2

I'm trying to use polars to apply a function from another library across each row of an input. I can't find any examples or tests of using an Expr to apply a function, even when it has one return value; so I'm lost.

It's taking an input dataframe with two float columns, and trying to append three columns as generated by a function with this form:

fn f(a: f64, b: f64) -> (f64, f64, f64);

Is there a simple way to do this?

kmdreko
  • 42,554
  • 6
  • 57
  • 106

2 Answers2

2

There are different strategies here. You can assign the returning values to different columns. Or you can assign the returning values to a single column of type List<Float64>. I will show them both.

Different columns

Assigning them to different columns does not really fit the lazy API well, so we do that in eager.

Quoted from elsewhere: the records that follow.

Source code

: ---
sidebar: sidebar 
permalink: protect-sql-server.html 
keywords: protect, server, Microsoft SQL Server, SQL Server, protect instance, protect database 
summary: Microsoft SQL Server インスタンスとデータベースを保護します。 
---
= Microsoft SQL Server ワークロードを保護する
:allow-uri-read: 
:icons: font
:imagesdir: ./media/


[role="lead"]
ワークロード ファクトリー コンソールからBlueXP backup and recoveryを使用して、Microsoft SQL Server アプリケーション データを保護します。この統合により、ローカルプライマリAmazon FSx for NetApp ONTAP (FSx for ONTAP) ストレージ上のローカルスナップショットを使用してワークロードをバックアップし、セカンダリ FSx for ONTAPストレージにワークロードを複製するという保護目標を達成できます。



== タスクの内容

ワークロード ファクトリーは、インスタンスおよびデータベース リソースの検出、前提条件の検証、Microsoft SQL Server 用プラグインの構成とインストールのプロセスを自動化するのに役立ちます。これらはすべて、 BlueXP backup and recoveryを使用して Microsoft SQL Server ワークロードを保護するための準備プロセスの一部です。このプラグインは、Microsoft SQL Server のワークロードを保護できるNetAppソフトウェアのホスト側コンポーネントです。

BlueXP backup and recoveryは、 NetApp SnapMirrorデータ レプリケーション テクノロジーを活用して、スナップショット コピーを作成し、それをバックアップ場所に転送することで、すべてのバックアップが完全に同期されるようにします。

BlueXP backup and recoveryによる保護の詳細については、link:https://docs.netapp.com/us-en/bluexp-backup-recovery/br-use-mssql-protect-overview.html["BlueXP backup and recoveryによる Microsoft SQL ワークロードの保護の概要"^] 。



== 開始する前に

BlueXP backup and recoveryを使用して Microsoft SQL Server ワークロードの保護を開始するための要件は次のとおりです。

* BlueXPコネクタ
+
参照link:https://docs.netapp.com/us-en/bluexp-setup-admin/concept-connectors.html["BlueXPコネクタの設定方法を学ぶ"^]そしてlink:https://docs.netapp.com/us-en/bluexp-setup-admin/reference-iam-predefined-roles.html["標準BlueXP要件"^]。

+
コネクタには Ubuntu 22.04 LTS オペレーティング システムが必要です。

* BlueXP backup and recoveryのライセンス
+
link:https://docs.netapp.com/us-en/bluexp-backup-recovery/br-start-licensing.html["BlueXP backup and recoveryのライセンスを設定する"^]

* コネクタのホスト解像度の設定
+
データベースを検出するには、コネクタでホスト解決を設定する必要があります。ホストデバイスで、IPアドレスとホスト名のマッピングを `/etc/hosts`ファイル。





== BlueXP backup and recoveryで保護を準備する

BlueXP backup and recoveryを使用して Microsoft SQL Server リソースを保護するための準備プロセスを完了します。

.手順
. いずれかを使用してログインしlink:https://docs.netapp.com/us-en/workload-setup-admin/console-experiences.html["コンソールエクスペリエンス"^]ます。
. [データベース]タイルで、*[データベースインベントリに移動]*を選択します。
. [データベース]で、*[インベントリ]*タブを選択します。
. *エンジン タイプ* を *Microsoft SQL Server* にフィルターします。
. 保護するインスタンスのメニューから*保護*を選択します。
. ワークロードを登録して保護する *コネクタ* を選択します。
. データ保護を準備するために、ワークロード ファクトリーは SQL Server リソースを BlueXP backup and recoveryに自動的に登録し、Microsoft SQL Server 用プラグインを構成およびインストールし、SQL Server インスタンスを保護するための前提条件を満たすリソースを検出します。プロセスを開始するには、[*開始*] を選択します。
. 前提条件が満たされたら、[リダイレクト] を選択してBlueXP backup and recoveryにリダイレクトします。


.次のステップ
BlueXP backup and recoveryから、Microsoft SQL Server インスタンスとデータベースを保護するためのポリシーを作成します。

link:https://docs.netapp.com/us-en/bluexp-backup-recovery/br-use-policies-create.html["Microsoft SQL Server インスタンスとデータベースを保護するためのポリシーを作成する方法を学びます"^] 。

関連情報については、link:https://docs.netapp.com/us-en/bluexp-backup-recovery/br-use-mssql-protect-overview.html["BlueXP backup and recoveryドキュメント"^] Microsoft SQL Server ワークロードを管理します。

/// Your function that takes 2 argument and returns 3
fn black_box(_a: f64, _b: f64) -> (f64, f64, f64) {
    (1.0, 2.0, 3.0)
}

fn to_different_columns() -> Result<()> {
    let df = df![
        "a" => [1.0, 2.0, 3.0],
        "b" => [1.0, 2.0, 3.0]
    ]?;

    let mut out_1 = vec![];
    let mut out_2 = vec![];
    let mut out_3 = vec![];

    df.column("a")?
        .f64()?
        .into_no_null_iter()
        .zip(df.column("b")?.f64()?.into_no_null_iter())
        .for_each(|(a, b)| {
            let (out_val1, out_val2, out_val3) = black_box(a, b);
            out_1.push(out_val1);
            out_2.push(out_val2);
            out_3.push(out_val3);
        });

    let out1 = Series::from_vec("out1", out_1);
    let out2 = Series::from_vec("out2", out_2);
    let out3 = Series::from_vec("out3", out_3);
    let df = DataFrame::new(vec![out1, out2, out3]);

    Ok(())
}

List column

If we decide to return a single Series we best can use polars lazy


fn to_list() -> Result<()> {
    let df = df![
        "a" => [1.0, 2.0, 3.0],
        "b" => [1.0, 2.0, 3.0]
    ]?;

    let df = df
        .lazy()
        .select([map_multiple(
            |columns| {
                Ok(columns[0]
                    .f64()?
                    .into_no_null_iter()
                    .zip(columns[1].f64()?.into_no_null_iter())
                    .map(|(a, b)| {
                        let out = black_box(a, b);
                        Series::new("", [out.0, out.1, out.2])
                    })
                    .collect::<ListChunked>()
                    .into_series())
            },
            [col("a"), col("b")],
            GetOutput::from_type(DataType::List(Box::new(DataType::Float64))),
        )])
        .collect()?;

    dbg!(df);

    Ok(())
}
ritchie46
  • 10,405
  • 1
  • 24
  • 43
0

List column (using ChunkedArray):

fn to_list() -> Result<(), Box<dyn Error>> {
    let df = df![
        "a" => [1.0, 2.0, 3.0],
        "b" => [1.0, 2.0, 3.0]
    ]?;

    let df = df
        .lazy()
        .select([map_multiple(
            |columns| {
                Ok(Some(
                         columns[0].f64()?.into_no_null_iter()
                    .zip(columns[1].f64()?.into_no_null_iter())
                    .map(|(a, b)| {
                        let out = black_box(a, b);
                        Series::new("", [out.0, out.1, out.2])
                    })
                    .collect::<ChunkedArray<ListType>>()
                    .into_series()))
            },
            [col("a"), col("b")],
            GetOutput::from_type(DataType::Float64),
        ).alias("new column")
        ])
        .collect()?;

    dbg!(df);

    Ok(())
}

/// Your function that takes 2 argument and returns 3
fn black_box(a: f64, b: f64) -> (f64, f64, f64) {
    (a+b, 5.4 * a - 2.1 * b, a*b)
}

to_list()?;

The output:

df = shape: (3, 1)
┌─────────────────┐
│ new column      │
│ ---             │
│ list[f64]       │
╞═════════════════╡
│ [2.0, 3.3, 1.0] │
│ [4.0, 6.6, 4.0] │
│ [6.0, 9.9, 9.0] │
└─────────────────┘
Claudio Fsr
  • 106
  • 6